This is my very first Medium post, so it has both the privilege and the burden of introducing who I am, and what this blog is about. Let me begin by a candid narrative of a series of relevant anecdotes, after which I will introduce one of my self-portraits, in lieu of a formal self-introduction. Since I began to use a smart phone, I became a heavy user of the memorandum. I wrote down ideas, reflections, research questions, and epiphanies in my phone’s memos everywhere, every now and then. Without realizing, I was doing something that I would keep doing my whole life. It went on as an intuitive and habitual act, and it gave me some sweet convenience that you might not be able to imagine.
What kind of sweet and strange convenience? After I had iPhone memos, writing novels no longer needed to be cryptic. Back in elementary school and middle school, I was a bad teenager who always tried to write “stuff” underneath my open homework booklet, with a novel manuscript always secretively open in the gap between my laps and the thick desk, and a tense heart always suspended at the throat. I was in constant fear of my mother’s occasional surveillance into my room, which in most scenarios, turned out innocuous and peaceful. Mom’s visitations would be innocuous only on the premise of ignorance. She was usually in a good mood, not as alert as I, and would always leave my room in a satisfactory smile if I successfully hid my novel-writing act from her and pretended that I had been deeply obsessed with homework from the very dawn of human civilization all the way to the doomsday of Earth. But 2 to 3 in 10 times, she would discover my cryptic writing, either if she caught me in the act of hastily stuffing the novel under my desk or if she had sharply captured some subtle expressions on my face that she deemed reflective of a different mental state than the homework attention control. Then a nightmare would ensue as mom would blow up her most serious fury. I would be in some serious, long-lasting trouble.

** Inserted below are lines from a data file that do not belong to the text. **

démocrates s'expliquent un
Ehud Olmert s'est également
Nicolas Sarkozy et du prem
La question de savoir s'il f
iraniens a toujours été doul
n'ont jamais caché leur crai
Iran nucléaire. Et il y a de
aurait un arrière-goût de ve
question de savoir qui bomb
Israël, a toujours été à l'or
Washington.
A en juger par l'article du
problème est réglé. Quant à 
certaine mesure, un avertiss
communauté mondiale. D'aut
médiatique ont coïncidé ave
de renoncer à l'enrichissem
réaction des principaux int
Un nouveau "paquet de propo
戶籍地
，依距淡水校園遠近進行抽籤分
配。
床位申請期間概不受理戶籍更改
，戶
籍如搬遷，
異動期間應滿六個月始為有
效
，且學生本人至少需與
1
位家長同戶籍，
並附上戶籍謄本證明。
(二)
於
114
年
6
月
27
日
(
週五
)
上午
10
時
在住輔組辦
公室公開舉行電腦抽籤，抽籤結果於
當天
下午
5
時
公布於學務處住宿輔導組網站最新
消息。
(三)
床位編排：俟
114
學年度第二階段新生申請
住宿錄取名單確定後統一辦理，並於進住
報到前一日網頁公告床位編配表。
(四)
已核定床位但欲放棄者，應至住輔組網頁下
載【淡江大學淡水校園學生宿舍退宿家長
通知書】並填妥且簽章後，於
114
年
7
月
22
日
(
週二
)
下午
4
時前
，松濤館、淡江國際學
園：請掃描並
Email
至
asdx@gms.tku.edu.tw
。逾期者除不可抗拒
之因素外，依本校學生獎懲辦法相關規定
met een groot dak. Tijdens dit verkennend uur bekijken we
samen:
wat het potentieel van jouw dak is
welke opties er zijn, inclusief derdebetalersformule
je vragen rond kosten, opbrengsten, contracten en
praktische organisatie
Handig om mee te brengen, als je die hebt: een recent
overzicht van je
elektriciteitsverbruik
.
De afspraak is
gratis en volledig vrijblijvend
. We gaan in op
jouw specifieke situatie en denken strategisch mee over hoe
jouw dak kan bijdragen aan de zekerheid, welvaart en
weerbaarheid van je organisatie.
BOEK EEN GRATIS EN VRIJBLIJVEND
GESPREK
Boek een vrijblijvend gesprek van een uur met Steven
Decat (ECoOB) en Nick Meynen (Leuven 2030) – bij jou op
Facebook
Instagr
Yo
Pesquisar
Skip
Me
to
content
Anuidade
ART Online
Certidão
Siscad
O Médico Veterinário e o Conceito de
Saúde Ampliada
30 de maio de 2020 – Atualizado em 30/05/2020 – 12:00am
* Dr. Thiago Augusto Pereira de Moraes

During my pre-memo teenage years, writing was so cryptic that it bordered on being illicit. I habitually hid my manuscripts. At the peak of my cryptic writing activities, I once could enumerate 22 spots in my not-so-big room where I hid manuscripts. Unfortunately, after many years have passed, I lost most of them, a testimony to how mediocre a treasure hunter I would be if I were one. Luckily, thanks to the smart phone memorandum, I bid farewell to cryptic writing and squirrel hoarding. The lock-screen button was something genius. Over years, my once-cryptic interests and obsessions of art, literature, society and culture carried on, and only grew stronger, and as a grad student whose “major duty” is architecture and design, I still depend on my phone memos for a reservoir of thoughts and ideas.

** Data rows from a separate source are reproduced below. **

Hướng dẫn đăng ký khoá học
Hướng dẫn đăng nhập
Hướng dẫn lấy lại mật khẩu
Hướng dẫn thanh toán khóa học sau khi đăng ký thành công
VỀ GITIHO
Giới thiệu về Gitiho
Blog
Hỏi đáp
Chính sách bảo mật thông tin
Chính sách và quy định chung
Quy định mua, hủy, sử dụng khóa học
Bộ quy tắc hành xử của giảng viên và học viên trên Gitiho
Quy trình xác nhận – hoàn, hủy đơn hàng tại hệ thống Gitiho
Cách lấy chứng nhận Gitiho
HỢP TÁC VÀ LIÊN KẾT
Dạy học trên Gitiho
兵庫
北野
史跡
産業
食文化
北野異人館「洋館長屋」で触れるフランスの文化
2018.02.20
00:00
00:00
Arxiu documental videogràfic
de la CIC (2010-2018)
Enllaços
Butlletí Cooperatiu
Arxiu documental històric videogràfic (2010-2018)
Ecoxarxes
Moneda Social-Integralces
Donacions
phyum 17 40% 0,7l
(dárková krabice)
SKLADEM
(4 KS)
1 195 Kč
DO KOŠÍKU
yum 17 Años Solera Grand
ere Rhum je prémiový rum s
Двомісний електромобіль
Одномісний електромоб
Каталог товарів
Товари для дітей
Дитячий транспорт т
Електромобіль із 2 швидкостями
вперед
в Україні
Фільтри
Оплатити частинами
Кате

The position of memo is not just a reservoir but a translator. Memory is not fixed after the event happened. Every time you narrate it, the memory becomes reshaped once more. Translated by language, a thought becomes consolidated in memory; memo works not just as a carrier but as a mediator of memory.

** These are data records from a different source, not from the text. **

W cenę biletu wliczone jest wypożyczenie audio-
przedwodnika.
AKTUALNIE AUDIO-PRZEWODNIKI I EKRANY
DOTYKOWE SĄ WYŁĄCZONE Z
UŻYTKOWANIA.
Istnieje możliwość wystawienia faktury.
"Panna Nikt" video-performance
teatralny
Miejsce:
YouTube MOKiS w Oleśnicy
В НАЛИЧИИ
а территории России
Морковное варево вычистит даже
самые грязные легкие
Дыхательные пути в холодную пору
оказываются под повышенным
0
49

I usually produce images as narrative, and text only as their auxiliary. But as an architect, I often find inspirations and motivations from outside architecture — from the society, from people, linguistics, philosophy, and art. Those non-architecture interests are provisions to my mind and my career. And I decided to open a blog as an online platform to share my love for such non-architectural obsessions with virtual audience.
As hinted in multiple places above, this blog is going to be an architect and artist’s writings at the intersections of non-architecture and non-art topics. But in what forms? The below image, the Two-Way Gaze, is my self-portrait in my favorite posture: daily outward detection and introspection. It is the most succinct diagram that captures the essence of the blog — its contents will be both essays using a architecture as a way to perceive and interpret the society, art, linguistics, philosophy and life, and fictions that will be dream-derived thought experiments.
A mixture of a bit of research, a bit of interpretation, a bit of fiction, and a bit of visual images, a scoop of skepticism, a scoop of sarcasm, and lots of fun — that is the goal. I will keep writing so that in the end even if I don’t get the chance to be a published author, I can sell my manuscripts by pound.